=== SOURCE RECORDS ===

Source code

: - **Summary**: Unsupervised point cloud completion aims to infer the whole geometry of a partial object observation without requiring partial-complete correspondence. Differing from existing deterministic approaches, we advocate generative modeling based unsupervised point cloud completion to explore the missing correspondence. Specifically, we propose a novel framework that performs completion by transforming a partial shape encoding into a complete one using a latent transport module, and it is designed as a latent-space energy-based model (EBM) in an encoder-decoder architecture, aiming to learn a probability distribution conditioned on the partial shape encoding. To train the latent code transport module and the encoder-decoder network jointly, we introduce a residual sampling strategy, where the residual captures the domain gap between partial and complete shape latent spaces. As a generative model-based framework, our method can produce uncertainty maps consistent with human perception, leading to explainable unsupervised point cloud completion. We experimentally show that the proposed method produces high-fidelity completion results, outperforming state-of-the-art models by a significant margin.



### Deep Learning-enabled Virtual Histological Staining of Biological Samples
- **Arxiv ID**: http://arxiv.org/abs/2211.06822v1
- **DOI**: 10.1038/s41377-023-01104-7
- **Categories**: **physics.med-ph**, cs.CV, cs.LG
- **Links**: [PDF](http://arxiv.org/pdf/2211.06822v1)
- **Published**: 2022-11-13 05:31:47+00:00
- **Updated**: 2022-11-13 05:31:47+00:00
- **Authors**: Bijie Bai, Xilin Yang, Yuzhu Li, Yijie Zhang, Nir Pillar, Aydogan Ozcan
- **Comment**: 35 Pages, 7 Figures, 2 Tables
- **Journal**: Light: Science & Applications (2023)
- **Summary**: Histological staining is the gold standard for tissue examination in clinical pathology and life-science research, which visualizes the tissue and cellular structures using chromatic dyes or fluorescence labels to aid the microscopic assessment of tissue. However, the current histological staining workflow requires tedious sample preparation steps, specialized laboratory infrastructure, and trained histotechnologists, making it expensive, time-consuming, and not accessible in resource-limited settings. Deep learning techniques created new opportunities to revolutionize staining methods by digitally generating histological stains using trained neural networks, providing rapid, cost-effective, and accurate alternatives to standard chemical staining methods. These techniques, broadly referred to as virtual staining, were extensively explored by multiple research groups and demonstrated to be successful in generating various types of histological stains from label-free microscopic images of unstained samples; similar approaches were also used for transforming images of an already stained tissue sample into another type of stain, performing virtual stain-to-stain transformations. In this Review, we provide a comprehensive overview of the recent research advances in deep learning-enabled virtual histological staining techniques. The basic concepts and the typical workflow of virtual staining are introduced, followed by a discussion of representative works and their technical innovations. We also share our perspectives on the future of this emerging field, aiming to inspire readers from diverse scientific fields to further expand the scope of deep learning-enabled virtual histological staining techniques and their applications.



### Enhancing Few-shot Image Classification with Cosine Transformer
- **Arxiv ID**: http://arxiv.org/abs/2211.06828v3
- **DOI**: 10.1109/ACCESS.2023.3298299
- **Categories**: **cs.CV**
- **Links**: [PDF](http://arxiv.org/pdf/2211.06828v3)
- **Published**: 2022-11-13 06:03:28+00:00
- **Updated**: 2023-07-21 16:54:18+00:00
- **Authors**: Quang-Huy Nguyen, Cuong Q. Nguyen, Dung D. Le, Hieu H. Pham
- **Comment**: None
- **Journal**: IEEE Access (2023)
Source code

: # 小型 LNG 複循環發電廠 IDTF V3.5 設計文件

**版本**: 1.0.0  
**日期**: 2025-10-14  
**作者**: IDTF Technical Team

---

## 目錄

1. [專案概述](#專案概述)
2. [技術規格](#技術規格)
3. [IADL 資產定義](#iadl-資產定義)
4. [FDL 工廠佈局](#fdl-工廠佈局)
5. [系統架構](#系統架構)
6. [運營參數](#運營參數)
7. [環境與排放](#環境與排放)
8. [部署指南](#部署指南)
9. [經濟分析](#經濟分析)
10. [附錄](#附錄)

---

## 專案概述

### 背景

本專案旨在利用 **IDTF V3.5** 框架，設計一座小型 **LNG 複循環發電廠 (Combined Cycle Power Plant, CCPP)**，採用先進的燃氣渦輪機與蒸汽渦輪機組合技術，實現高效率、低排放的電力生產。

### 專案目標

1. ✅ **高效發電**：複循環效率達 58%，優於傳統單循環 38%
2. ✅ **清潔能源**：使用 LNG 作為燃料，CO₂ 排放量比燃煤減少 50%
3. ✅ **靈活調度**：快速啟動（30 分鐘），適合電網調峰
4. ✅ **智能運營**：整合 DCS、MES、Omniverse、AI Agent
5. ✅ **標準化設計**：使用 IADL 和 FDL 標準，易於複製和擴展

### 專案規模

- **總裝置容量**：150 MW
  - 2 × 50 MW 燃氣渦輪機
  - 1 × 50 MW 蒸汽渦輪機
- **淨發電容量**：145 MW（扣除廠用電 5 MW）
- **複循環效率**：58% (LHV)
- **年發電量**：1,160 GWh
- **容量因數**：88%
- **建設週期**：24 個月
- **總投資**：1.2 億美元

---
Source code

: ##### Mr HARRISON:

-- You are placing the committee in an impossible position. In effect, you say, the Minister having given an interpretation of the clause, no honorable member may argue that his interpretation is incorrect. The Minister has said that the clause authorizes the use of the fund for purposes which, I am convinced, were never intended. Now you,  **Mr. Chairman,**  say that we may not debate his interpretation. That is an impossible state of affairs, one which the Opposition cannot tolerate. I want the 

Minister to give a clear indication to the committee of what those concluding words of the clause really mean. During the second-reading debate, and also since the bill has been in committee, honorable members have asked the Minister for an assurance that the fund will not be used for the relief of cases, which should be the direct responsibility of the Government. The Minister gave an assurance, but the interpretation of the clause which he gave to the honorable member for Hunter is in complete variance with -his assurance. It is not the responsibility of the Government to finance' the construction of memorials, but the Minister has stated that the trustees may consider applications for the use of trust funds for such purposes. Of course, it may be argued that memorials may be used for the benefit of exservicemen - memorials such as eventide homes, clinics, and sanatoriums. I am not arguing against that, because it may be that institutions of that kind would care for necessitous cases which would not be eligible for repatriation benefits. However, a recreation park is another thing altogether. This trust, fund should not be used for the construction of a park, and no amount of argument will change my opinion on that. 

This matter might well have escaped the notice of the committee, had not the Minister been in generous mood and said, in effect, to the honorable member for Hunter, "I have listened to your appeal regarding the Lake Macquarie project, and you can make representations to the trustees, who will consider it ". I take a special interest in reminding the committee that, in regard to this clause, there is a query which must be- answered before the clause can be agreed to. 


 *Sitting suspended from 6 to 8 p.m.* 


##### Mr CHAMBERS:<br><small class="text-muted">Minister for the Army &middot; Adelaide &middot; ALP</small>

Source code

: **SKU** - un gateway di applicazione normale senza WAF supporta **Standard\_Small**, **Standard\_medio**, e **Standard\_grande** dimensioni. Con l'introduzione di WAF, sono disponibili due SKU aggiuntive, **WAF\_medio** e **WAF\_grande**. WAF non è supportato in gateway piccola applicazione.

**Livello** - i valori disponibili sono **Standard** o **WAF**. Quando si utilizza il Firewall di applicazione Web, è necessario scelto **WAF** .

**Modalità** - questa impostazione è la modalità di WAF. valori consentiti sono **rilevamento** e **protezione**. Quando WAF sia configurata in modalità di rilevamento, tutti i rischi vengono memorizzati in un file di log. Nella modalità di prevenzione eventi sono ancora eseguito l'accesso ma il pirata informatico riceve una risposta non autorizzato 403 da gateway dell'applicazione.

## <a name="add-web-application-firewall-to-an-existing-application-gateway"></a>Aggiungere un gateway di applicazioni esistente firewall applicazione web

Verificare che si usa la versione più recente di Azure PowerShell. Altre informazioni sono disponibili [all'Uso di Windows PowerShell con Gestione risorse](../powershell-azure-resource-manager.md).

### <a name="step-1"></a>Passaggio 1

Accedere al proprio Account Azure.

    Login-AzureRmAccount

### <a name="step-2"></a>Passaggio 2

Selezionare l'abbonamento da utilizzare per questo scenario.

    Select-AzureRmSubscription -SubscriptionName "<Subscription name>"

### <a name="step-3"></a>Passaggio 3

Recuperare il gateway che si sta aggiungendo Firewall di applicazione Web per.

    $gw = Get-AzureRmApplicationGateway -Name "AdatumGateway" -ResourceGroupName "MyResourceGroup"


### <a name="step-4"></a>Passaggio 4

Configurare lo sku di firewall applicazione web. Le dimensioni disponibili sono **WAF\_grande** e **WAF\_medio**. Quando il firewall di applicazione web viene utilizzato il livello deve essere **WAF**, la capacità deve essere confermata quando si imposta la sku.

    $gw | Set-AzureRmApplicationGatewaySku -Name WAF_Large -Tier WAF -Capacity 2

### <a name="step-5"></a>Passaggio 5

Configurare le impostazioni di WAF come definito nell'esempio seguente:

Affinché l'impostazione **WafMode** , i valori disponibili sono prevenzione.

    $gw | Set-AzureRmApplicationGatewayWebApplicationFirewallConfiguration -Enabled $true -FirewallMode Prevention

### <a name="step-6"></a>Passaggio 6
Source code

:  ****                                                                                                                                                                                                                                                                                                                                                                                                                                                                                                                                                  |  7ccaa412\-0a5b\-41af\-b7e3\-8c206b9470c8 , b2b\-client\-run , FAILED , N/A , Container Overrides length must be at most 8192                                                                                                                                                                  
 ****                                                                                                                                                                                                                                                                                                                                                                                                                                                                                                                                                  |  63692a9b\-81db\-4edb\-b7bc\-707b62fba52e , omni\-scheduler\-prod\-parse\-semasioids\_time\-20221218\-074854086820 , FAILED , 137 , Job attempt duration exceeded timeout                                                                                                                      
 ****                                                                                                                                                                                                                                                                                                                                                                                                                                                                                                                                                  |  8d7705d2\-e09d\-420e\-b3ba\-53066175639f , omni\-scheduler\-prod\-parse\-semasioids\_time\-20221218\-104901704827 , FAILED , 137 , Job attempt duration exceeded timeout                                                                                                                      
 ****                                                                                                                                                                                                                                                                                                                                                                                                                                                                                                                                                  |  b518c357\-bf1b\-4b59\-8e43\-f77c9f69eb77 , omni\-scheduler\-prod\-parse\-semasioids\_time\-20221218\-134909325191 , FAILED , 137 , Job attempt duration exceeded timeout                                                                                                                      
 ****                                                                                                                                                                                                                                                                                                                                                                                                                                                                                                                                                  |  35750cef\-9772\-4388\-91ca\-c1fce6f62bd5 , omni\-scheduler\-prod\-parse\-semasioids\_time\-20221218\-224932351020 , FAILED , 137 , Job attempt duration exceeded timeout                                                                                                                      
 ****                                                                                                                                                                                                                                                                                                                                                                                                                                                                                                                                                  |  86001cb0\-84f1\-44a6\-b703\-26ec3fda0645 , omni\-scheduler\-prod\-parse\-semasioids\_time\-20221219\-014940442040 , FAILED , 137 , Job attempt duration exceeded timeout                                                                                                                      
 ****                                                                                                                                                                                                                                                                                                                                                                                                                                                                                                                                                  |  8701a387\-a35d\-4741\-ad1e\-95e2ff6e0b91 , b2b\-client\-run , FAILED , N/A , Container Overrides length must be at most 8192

===

PROMPT: Repeat exactly the lines above, starting with the first line of the records and finishing with the line holding "- **Categories**: **physics.med-ph**, cs.CV, cs.LG". Add no other line.

ANSWER AREA:
Source code

: - **Summary**: Unsupervised point cloud completion aims to infer the whole geometry of a partial object observation without requiring partial-complete correspondence. Differing from existing deterministic approaches, we advocate generative modeling based unsupervised point cloud completion to explore the missing correspondence. Specifically, we propose a novel framework that performs completion by transforming a partial shape encoding into a complete one using a latent transport module, and it is designed as a latent-space energy-based model (EBM) in an encoder-decoder architecture, aiming to learn a probability distribution conditioned on the partial shape encoding. To train the latent code transport module and the encoder-decoder network jointly, we introduce a residual sampling strategy, where the residual captures the domain gap between partial and complete shape latent spaces. As a generative model-based framework, our method can produce uncertainty maps consistent with human perception, leading to explainable unsupervised point cloud completion. We experimentally show that the proposed method produces high-fidelity completion results, outperforming state-of-the-art models by a significant margin.



### Deep Learning-enabled Virtual Histological Staining of Biological Samples
- **Arxiv ID**: http://arxiv.org/abs/2211.06822v1
- **DOI**: 10.1038/s41377-023-01104-7
- **Categories**: **physics.med-ph**, cs.CV, cs.LG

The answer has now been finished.